All of that said, and I’ll come back to it, this series is, primarily, about John Masterson and his small town outside Asheville, NC on the day that an EMP is used over the United States and all electronic devices die and society is plunged into chaos. Masterson is, of course, a retired military officer but also a college professor. I’ve looked him up and the author lives in the same town as Masterson, has the same degree, and teaches at the same college, so it seems at least a little like a wishful autobiography. It also seems somewhat realistic which I think is the point but also makes the books enjoyable.

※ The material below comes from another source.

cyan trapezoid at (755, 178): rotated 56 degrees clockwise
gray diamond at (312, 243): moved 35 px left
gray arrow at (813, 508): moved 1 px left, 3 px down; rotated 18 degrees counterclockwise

That said, I could tell that the author was friend with Newt by some of the details of the book. If I were being… peckish, as I am wont to do, I’d call this book a “Prepper’s” Dream come true. Who would do well in this scenario, a prepper. They’d be prepared for the event, at least more than anyone else. The series, especially the third book, waxes poetic about the conservative lifestyle. It extolls the virtues of country folk who are better equipped to survive because they know how to hunt and forage and live off the land. It would also be true in this event but the book does seems to push those ideas a little more than necessary. It was blindingly obvious to me but I enjoyed the story enough that I was not bothered. The second and third books are narrated by Bronson Pinchot who is EXCELLENT.

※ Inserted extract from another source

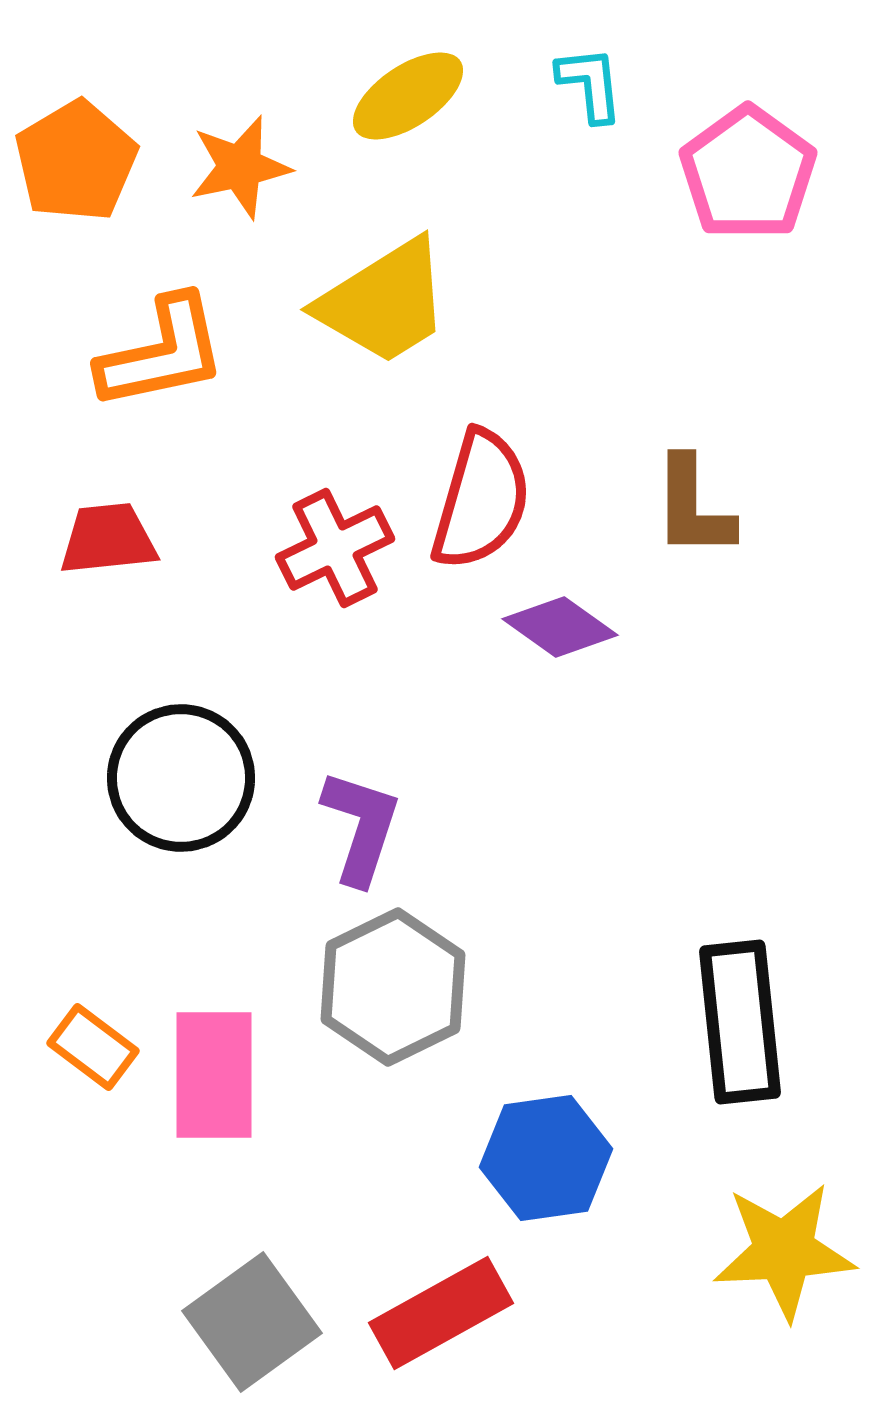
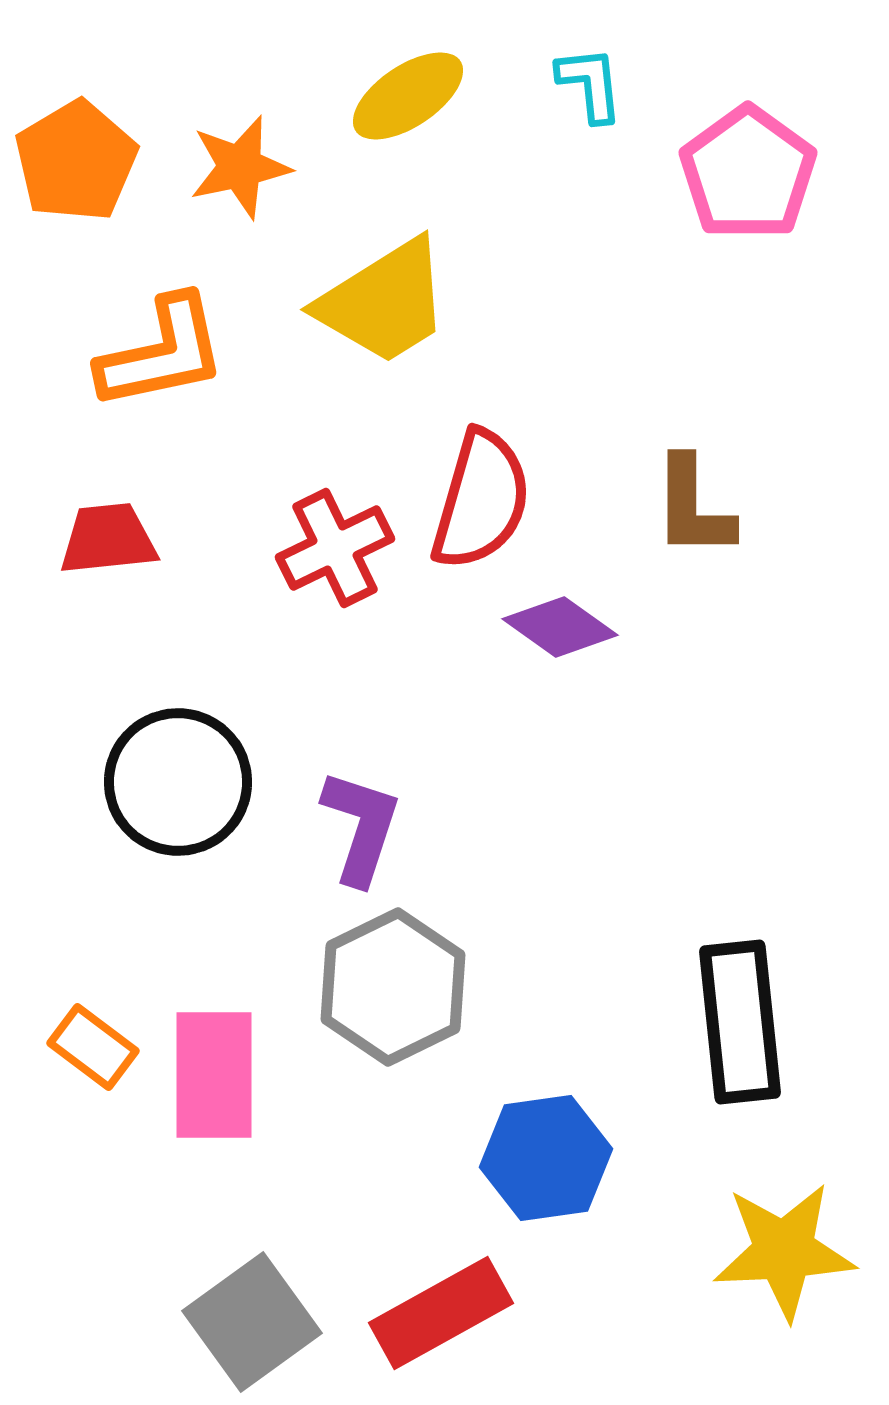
black circle: moved 3 px left, 4 px down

Kind of a post script here: This is from the Amazon tagline ” this book, set in a typical American town, is a dire warning of what might be our future…and our end.” It’s a science fiction book about the near future. It is not more than that. It does what all science fiction books about the near future do, it takes a feasible idea and extrapolates what would happen. To interpret this series as more than that is pretty out there. I think that all good science fiction should make you stop and think “Whoa, what if that happened?” but that does not mean that I start preparing for it.
All of that said, I can see both the “it’s a dire warning” side and the “it’s fear mongering” side and I am not saying they are wrong, I just think it is an entertaining series. Forced to pick a side, I say fear mongering given what I know about the author, though I think that says more about me than it does about him.
PPS: So I wrote all of that with about 100 pages to go in the final book and I’ve changed my mind a little. There were at least a dozen references in the final book to a government official using a home-based email server and the repeated mentions that military officers must obey their oath to “defend the Constitution against all enemies foreign and domestic” got too heavy handed. I get it William, if everyone had your values the world would be a perfect place.